The multidisciplinary, team approach to breast cancer screening and treatment is truly cutting edge. We are also unique in terms of how much expertise and state of the art technology we focus in a single, pleasant setting outside of a hospital, allowing us a to provide a considerable array of top quality medical services very rapidly. It’s an outstanding team, from the front-line surgeons all the way up to the clerical staff. I am proud to be a part of it.
- What is the newest technology to screen breasts?

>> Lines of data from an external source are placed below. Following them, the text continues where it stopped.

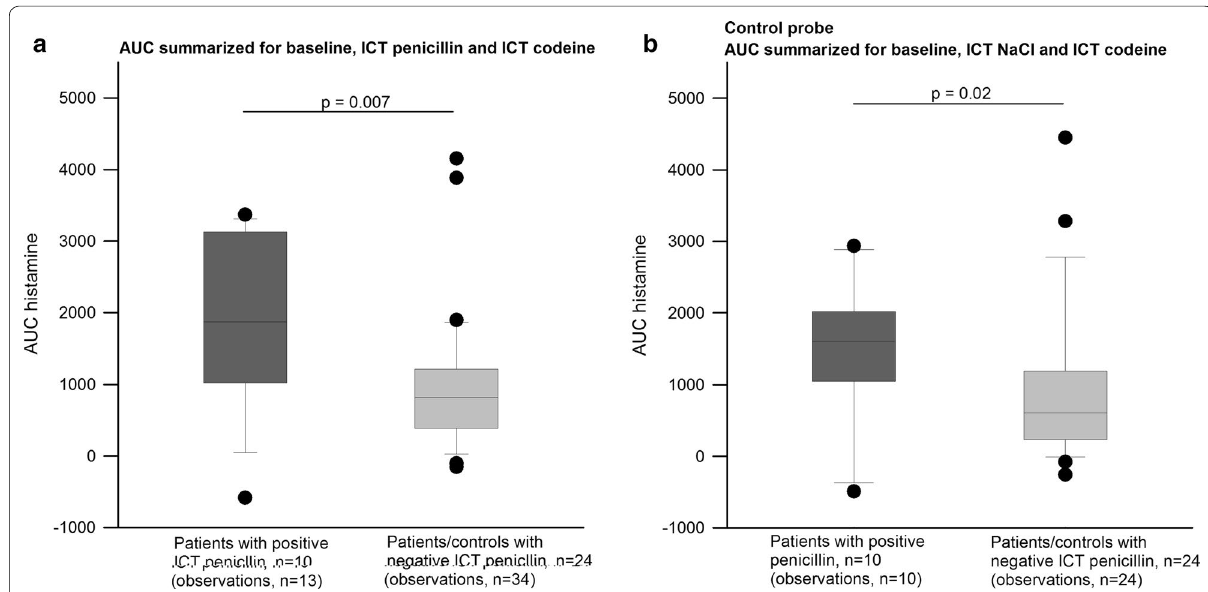
Fig. 3 Total histamine release. Box plots showing total histamine release. a Significantly more total histamine release in patients with a positive ICT to penicillin compared with patients and controls with a negative ICT. b Demonstrates that the penicillin ICT positive patients also release signifi‑ cantly more histamine in total from the control probe. Results are displayed as medians, and the boundaries of the boxes represent the 25th and 75th percentiles, the whiskers above and below the boxes are the 10th and 90th percentiles. Filled circle symbolizes an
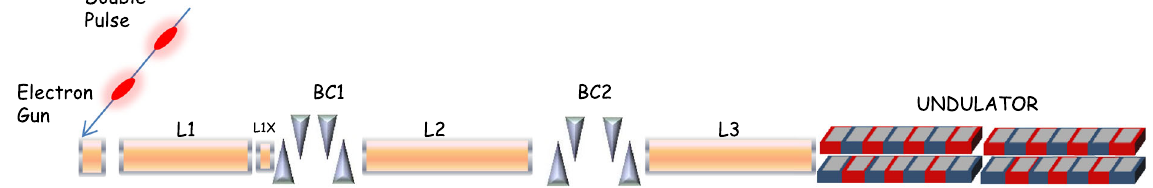
FIG. 1. A schematic layout of the two-bunch method to generate the two-color x-ray pulse (not to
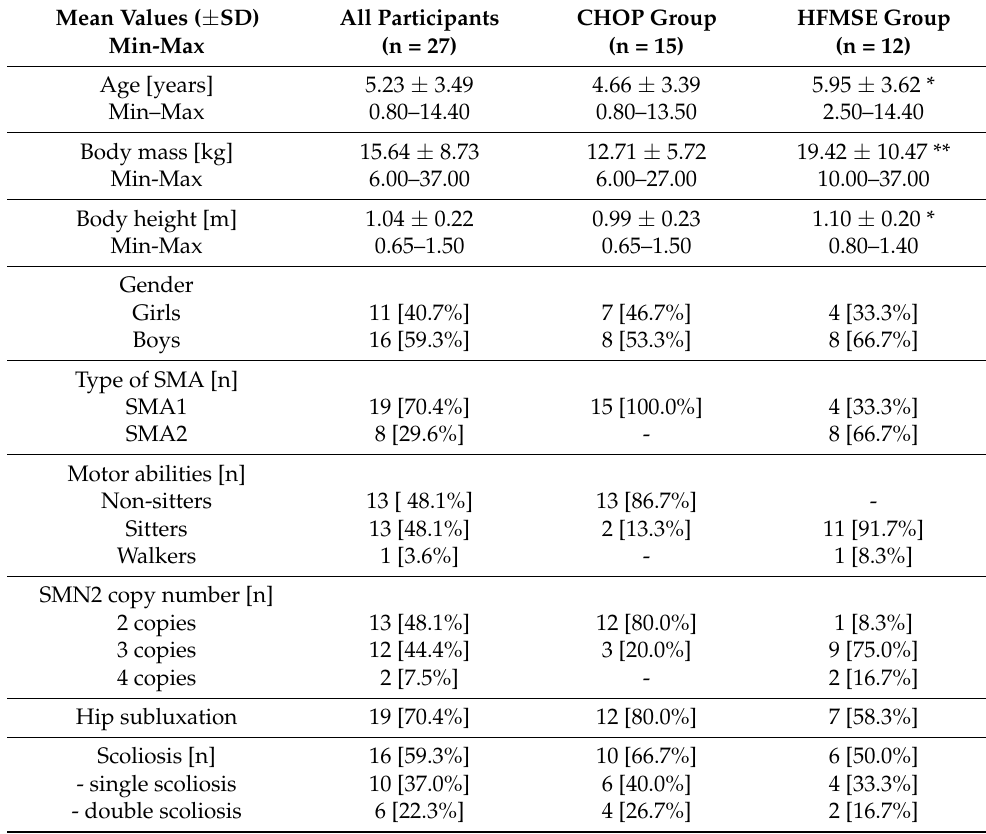
Table 1. Characteristics of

There are new technologies developed continuously, but the most sensitive (ie the one that misses the fewest cancers) is MRI. Overall, the newest concept is the idea that different women require a different mix of screening techniques, depending upon the actual, calculated biological risk and the individual’s subjective risk tolerance. Recently it has become clear that women with dense breast tissue can benefit significantly from added ultrasound and/or MRI examinations.

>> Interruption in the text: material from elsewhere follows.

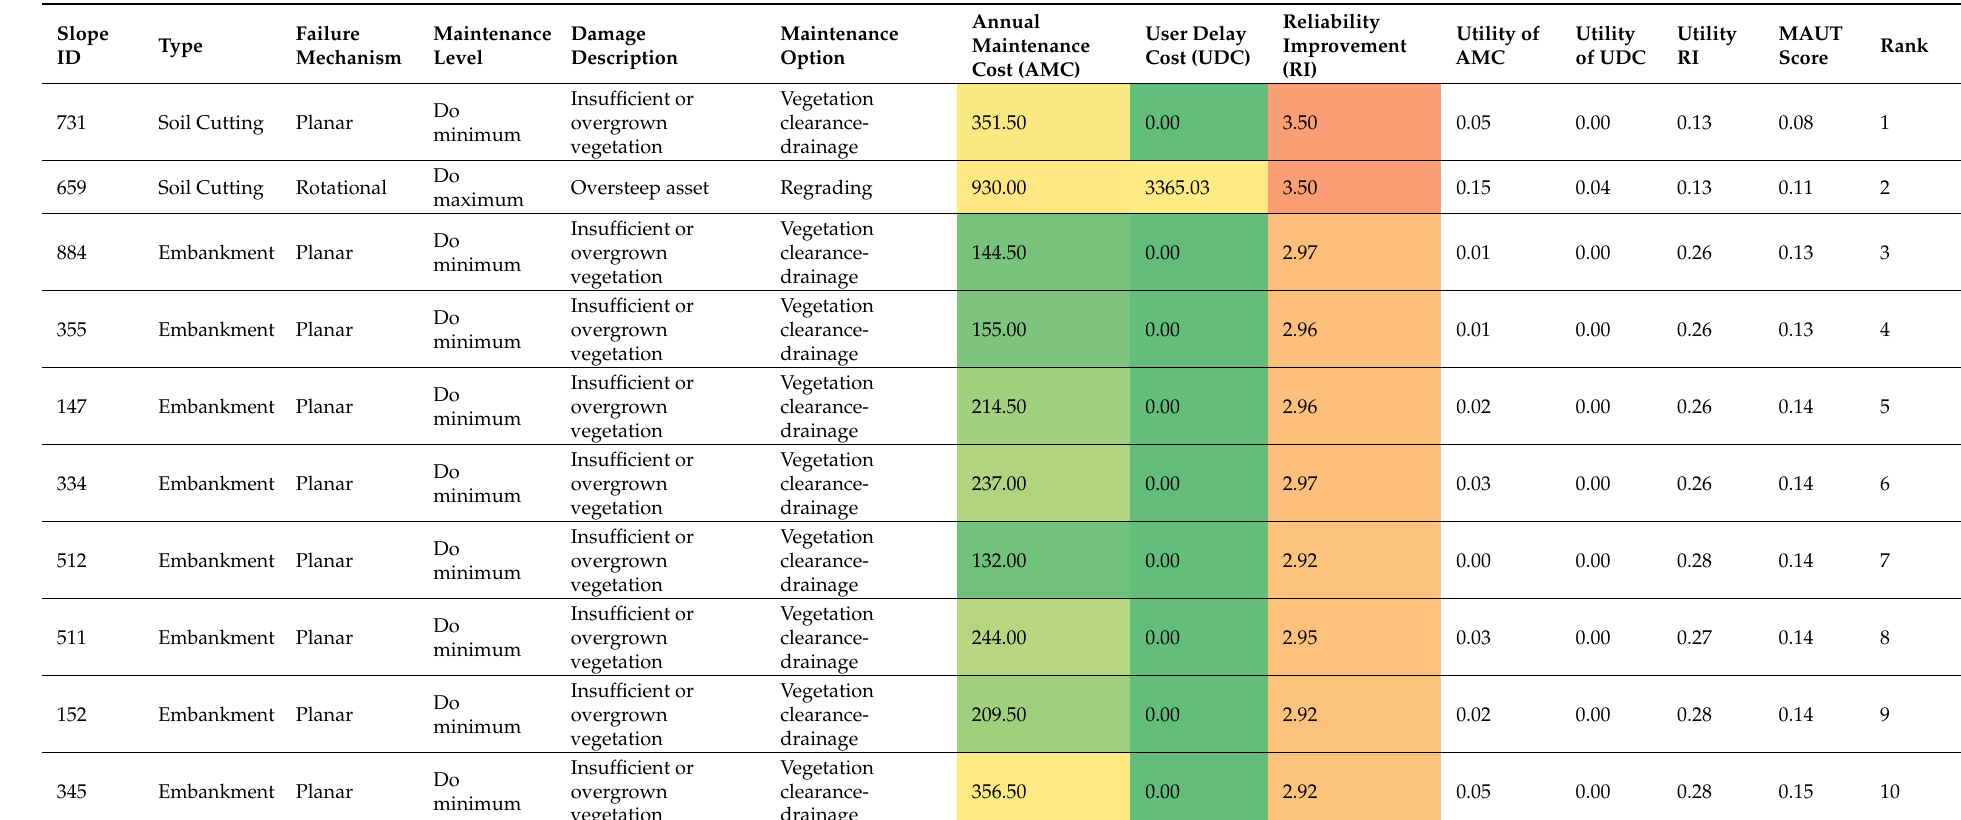
Table 4. Highest ranked slopes using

- In which area(s) of breast cancer treatment have you seen the greatest progress in the years that you have been practicing?

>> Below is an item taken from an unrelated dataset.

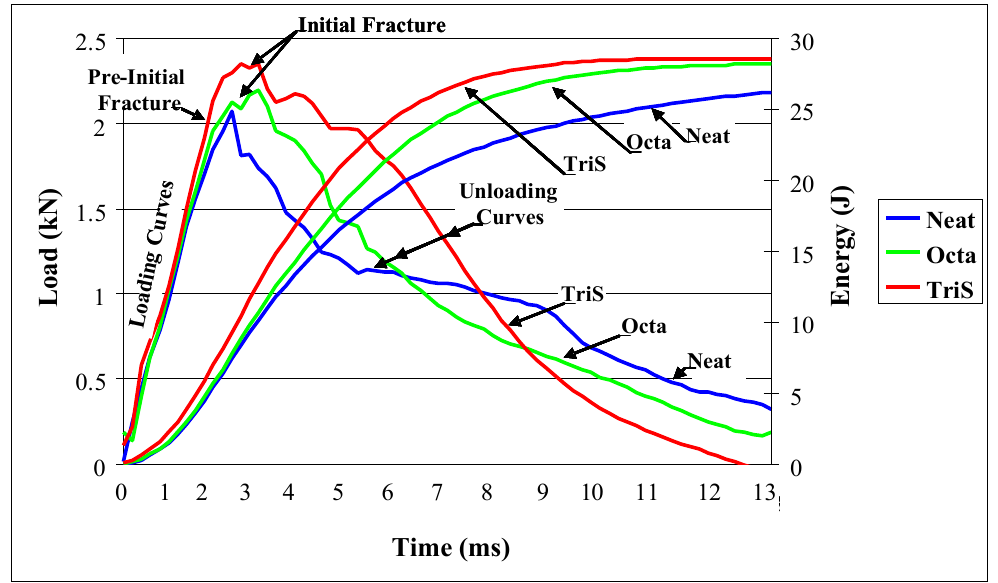
Figure 3. Low velocity impact testing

The specific analysis of individual tumors to determine what stimulates their growth, and therefore how best to treat them, has helped us make great strides in treatment success.
- How has VMmed kept up with these advances?
In whatever field an advance occurs (detection, surgical treatment, radiotherapy, genetic analysis, etc), our team has expertise in place to implement the new approach. We were the 1st clinic in Canada to implement full field digital mammography and are always on the alert for the next step forward.
- Is mammography enough?
Mammography is enough for some women of relatively low lifetime risk. However, an individual may still choose to lower her risk by supplementing mammography with other imaging (e.g. ultrasound or MRI)
- As a breast imager, what is the question you are most asked by patients?
The most frequent question I am asked, both by patients and female relatives, friends and acquaintances, is “what should I be doing in terms of breast cancer screening?” We would all like a simple answer, but this is truly a complex question. The answer is: “It depends. There is no ‘correct’ answer. Any screening plan is a set of compromises. Screening, by definition, is looking for disease in patients who have no symptoms.
Questions that need to be answered include: Will earlier diagnosis help save lives? What is the cost of screening (this includes false positives that may require more imaging or biopsy, as well as financial costs)?
The answer to the first question is easy, as screening for breast cancer has been shown to decrease mortality in large, randomized, controlled trials. The cost/benefit analysis, however, is subjective. For example, from the perspective of a government or insurance company, the cost of doing further imaging and false positive biopsies (for things that turn out not to be cancer) has to be weighed against where else this money could be spent for the public good (for example anti-smoking publicity). However, from the perspective of an individual woman, the cost analysis changes. One woman may find that an ultrasound-guided needle sample from a breast is a small price to pay to confidently exclude the possibility of a cancer, while another may prefer to simply have follow-up ultrasound examinations in order to make sure the lump doesn’t grow. Some women may prefer to follow the American Cancer Society guideline of screening annually after the age of 40, and others may be content with screening mammography every 2 years only after the age of 50. The differences between these options are as much matters of philosophy as they are of biology and cost.
At VMmed, we take an aggressive approach to finding breast cancers at the earliest possible stage.